In the world of contemporary rock and dance music, everything old ultimately becomes new again. The plucky three-chord anthems of Green Day are fresh for youngsters exploring safety pins and green hair as fashion statements for the first time, but for many over the age of 30, they are all too familiar.
The musicians of the German progressive rock movement never made the cover of Rolling Stone, but their influence is just as formidable as punk -- if not more. Behind Juan Atkins' intelligent techno, Radiohead's twisted pop hooks and Wu Tang Clan's hip-hop collages lurks the rock experiments of groups like Faust, Neu, Can, Amon Duul, Popol Vuh and Kraftwerk.
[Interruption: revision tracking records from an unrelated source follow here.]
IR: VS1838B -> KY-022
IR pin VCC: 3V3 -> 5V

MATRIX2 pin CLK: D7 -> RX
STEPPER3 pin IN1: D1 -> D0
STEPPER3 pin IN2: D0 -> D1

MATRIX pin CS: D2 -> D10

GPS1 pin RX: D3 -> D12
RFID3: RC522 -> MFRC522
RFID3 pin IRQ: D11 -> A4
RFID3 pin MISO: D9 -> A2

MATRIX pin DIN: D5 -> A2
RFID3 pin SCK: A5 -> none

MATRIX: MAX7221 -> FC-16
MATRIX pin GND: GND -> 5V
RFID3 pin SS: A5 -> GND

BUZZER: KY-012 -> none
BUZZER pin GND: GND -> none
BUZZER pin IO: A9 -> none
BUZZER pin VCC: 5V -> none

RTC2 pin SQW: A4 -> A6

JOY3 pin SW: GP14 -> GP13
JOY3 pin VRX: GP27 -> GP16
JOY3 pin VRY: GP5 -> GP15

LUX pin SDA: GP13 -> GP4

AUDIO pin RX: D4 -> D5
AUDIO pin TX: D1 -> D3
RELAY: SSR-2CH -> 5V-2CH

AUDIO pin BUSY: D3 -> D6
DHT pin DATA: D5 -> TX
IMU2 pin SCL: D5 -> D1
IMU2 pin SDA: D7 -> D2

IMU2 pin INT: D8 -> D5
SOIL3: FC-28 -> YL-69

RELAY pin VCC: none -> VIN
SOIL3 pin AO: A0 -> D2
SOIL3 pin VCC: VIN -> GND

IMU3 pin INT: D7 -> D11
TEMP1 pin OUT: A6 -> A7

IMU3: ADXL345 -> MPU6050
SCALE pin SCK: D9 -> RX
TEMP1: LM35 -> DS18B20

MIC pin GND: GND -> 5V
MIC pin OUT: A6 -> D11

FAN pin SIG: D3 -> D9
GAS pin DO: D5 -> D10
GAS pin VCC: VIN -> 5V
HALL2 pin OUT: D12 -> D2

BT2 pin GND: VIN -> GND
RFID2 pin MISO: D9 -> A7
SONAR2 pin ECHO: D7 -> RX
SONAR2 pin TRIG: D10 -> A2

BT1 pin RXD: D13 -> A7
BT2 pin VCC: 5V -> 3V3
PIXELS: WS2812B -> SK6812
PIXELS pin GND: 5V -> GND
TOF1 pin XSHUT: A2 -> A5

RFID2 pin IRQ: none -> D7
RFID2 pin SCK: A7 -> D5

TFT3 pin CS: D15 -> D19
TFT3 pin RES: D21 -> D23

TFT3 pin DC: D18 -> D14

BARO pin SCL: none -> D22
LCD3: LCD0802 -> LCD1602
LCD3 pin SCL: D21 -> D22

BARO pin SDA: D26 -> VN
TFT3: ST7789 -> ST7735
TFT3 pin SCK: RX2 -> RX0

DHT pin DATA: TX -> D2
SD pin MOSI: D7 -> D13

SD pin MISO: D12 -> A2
Even records regarded as seminal in their own right owe a debt to German progressive rock. David Bowie had almost certainly been under the influence of Neu and Faust when he wrote the languorous pop songs that became his Berlin trilogy of albums ("Low," "Lodger" and "Heroes"). Listening to the jumble of tribal electronica on Brian Eno and David Byrne's "My Life in the Bush of Ghosts," from 1982, is like hearing Can's ethnographic music experiments anew. And Afrika Bambaataa's sampling of Kraftwerk's 1977 hit "Trans-Europe Express" on the crucial early dance track "Planet Rock" immortalized the band as club music godfathers.